When selecting a sealant, it is important to take into account the properties that will most affect the area of the build you will be using it on. Below are the key properties to evaluate when selecting a sealant.

  • Consistency
    Pourable sealants have a fluid consistency and are generally used in horizontal joints, and can be self-levelling. Non-sag sealants are thicker and do not run, even on vertical joints.
  • Durability
    A sealant’s expected life cycle under ideal conditions is unlikely to be the same as the actual lifespan, this is especially true if the sealant was misapplied to the surface or is incompatible with the substrate it is applied to.

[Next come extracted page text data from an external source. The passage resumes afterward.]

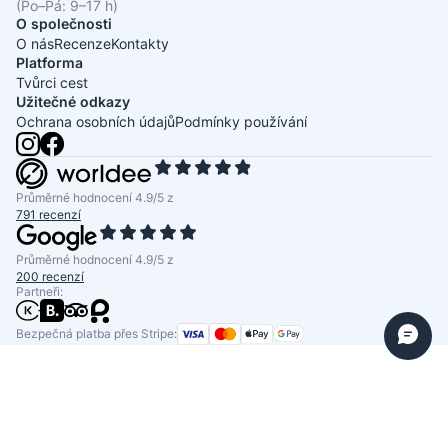
(Po–Pá: 9–17 h)
O společnosti
O nás
Recenze
Kontakty
Platforma
Tvůrci cest
Užitečné odkazy
Ochrana osobních údajů
Podmínky používání
Průměrné hodnocení 4.9/5 z
791 recenzí
Průměrné hodnocení 4.9/5 z
200 recenzí
Partneři:
Bezpečná platba přes Stripe:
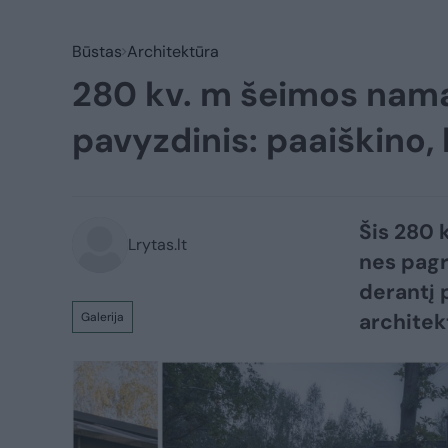
Būstas
Architektūra
280 kv. m šeimos nama
pavyzdinis: paaiškino,
Šis 280 
Lrytas.lt
nes pagri
derantį 
architek
Galerija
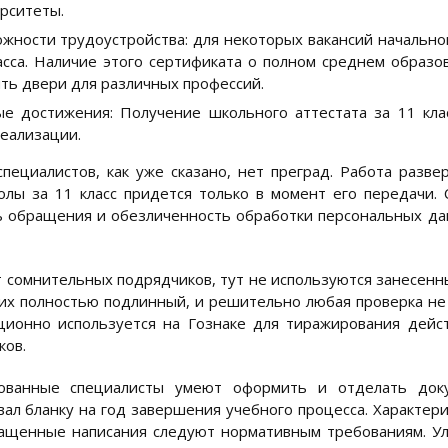
рситеты.
жности трудоустройства: для некоторых вакансий начально
асса. Наличие этого сертификата о полном среднем образ
ть двери для различных профессий.
е достижения: Получение школьного аттестата за 11 кла
еализации.
пециалистов, как уже сказано, нет преград. Работа разве
олы за 11 класс придется только в момент его передачи. 
 обращения и обезличенность обработки персональных дан
т сомнительных подрядчиков, тут не используются занесен
их полностью подлинный, и решительно любая проверка не н
ционно используется на Гознаке для тиражирования дейс
ков.
ованные специалисты умеют оформить и отделать док
вал бланку на год завершения учебного процесса. Характер
ащенные написания следуют нормативным требованиям. Ул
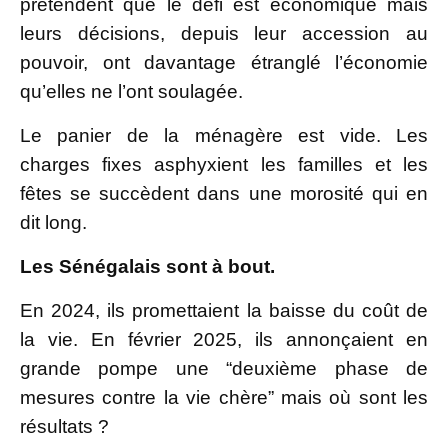
prétendent que le défi est économique mais
leurs décisions, depuis leur accession au
pouvoir, ont davantage étranglé l’économie
qu’elles ne l’ont soulagée.
Le panier de la ménagère est vide. Les
charges fixes asphyxient les familles et les
fêtes se succèdent dans une morosité qui en
dit long.
Les Sénégalais sont à bout.
En 2024, ils promettaient la baisse du coût de
la vie. En février 2025, ils annonçaient en
grande pompe une “deuxième phase de
mesures contre la vie chère” mais où sont les
résultats ?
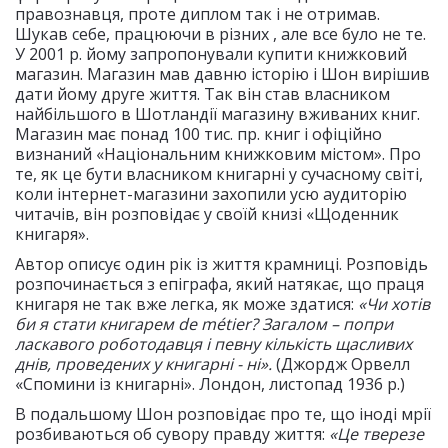
правознавця, проте диплом так і не отримав.
Шукав себе, працюючи в різних , але все було не те.
У 2001 р. йому запропонували купити книжковий
магазин. Магазин мав давню історію і Шон вирішив
дати йому друге життя. Так він став власником
найбільшого в Шотландії магазину вживаних книг.
Магазин має понад 100 тис. пр. книг і офіційно
визнаний «Національним книжковим містом». Про
те, як це бути власником книгарні у сучасному світі,
коли інтернет-магазини захопили усю аудиторію
читачів, він розповідає у своїй книзі «Щоденник
книгаря».
Автор описує один рік із життя крамниці. Розповідь
розпочинається з епіграфа, який натякає, що праця
книгаря не так вже легка, як може здатися:
«Чи хотів
би я стати книгарем
de
m
é
tier
? Загалом – попри
ласкавого роботодавця і певну кількість щасливих
днів, проведених у книгарні - ні».
(Джордж Орвелл
«Спомини із книгарні». Лондон, листопад 1936 р.)
В подальшому Шон розповідає про те, що іноді мрії
розбиваються об сувору правду життя:
«Це тверезе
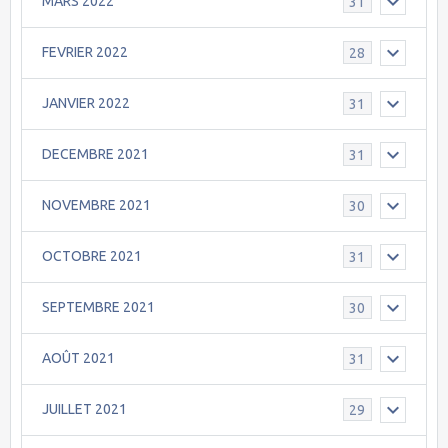
MARS 2022
31
FEVRIER 2022
28
JANVIER 2022
31
DECEMBRE 2021
31
NOVEMBRE 2021
30
OCTOBRE 2021
31
SEPTEMBRE 2021
30
AOÛT 2021
31
JUILLET 2021
29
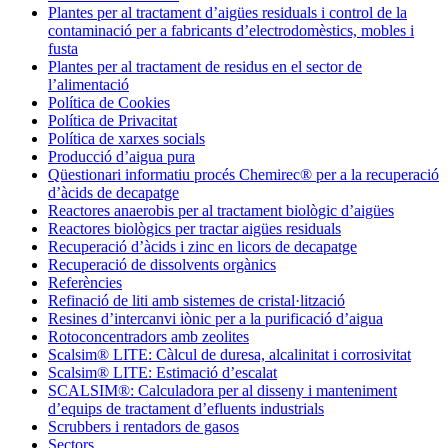
Plantes per al tractament d’aigües residuals i control de la
contaminació per a fabricants d’electrodomèstics, mobles i
fusta
Plantes per al tractament de residus en el sector de
l’alimentació
Política de Cookies
Política de Privacitat
Política de xarxes socials
Producció d’aigua pura
Qüestionari informatiu procés Chemirec® per a la recuperació
d’àcids de decapatge
Reactores anaerobis per al tractament biològic d’aigües
Reactores biològics per tractar aigües residuals
Recuperació d’àcids i zinc en licors de decapatge
Recuperació de dissolvents orgànics
Referències
Refinació de liti amb sistemes de cristal·lització
Resines d’intercanvi iònic per a la purificació d’aigua
Rotoconcentradors amb zeolites
Scalsim® LITE: Càlcul de duresa, alcalinitat i corrosivitat
Scalsim® LITE: Estimació d’escalat
SCALSIM®: Calculadora per al disseny i manteniment
d’equips de tractament d’efluents industrials
Scrubbers i rentadors de gasos
Sectors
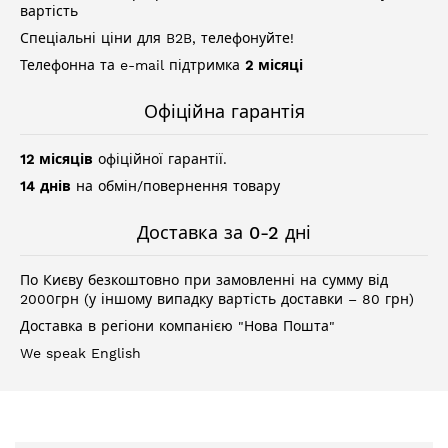
вартість
Спеціальні ціни для B2B, телефонуйте!
Телефонна та e-mail підтримка
2 місяці
Офіційна гарантія
12 місяців
офіційної гарантії.
14 днів
на обмін/повернення товару
Доставка за 0-2 дні
По Києву безкоштовно при замовленні на сумму від
2000грн (у іншому випадку вартість доставки – 80 грн)
Доставка в регіони компанією "Нова Пошта"
We speak English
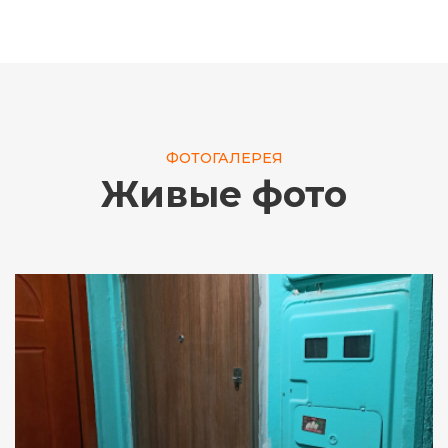
ФОТОГАЛЕРЕЯ
Живые фото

    In general, silicones have the longest service life (around 20 years). Acrylics and butyls generally last for less than 5 years.
  • Hardness
    A harder sealant is more resistant to damage. However, as hardness increases the flexibility decreases.
  • Exposure Resistance
    High performance sealants continue to perform well and remain flexible in the sun, temperature extremes and moisture.
  • Movement Capability
    The movement capability is expressed as a percentage of joint width. For example, a sealant with a movement capability of 10% in a 25-mm joint can stretch to 28 mm or contract to 23 mm and still recover.
  • Modulus
    Is an abbreviation of modulus of elasticity. Generally, low-modulus sealants have high movement capabilities and vice versa, but this is not always true. Delicate substrates are commonly treated with low-modulus sealants. In static and non moving joints, high-modulus sealants are often used. Sealants of medium modulus are general-purpose products that balance stress at the surface the sealant is adhering to with the stiffness of the sealant.
  • Adhesion
    How well a sealant will adhere to the construction material is an essential factor to consider. The adhesion of elastomeric sealants is evaluated using test methods (for example, ASTM C794 Standard Test Methods of Adhesion-in-Peel of Elastomeric Joint Sealants). Adhesion data is also provided by manufacturers for various substrates.
  • Staining
    The components within sealants can leach into porous substrates (such as natural stone) and may leave a visible stain. You must ensure sealants are tested on an unobtrusive area before putting into use, even if the sealant claims to be non-staining.
  • VOC Content
    Any emission of volatile organic compounds from products needs to be understood. Many sealant manufacturers have developed low-VOC sealants. Solvent-based sealants usually contain a higher level of respiratory irritants and environmental toxins, and these should be avoided. Product-specific VOC contents vary widely.  
  • Ease of Application
    A sealant’s curing and tooling (ease of getting a smooth surface of correct/required geometry) characteristics are important when it comes to judging a sealants ease of application. It should be noted that some diseases heal quickly while others are y designed to remain uncured.
  • Cost
    As with most construction products, cheaper does not mean better. Higher-cost products come with higher performance. It is almost always more expensive to replace failed sealants than to select the correct sealant in the first place. So buy wisely and make sure you match performance requirements.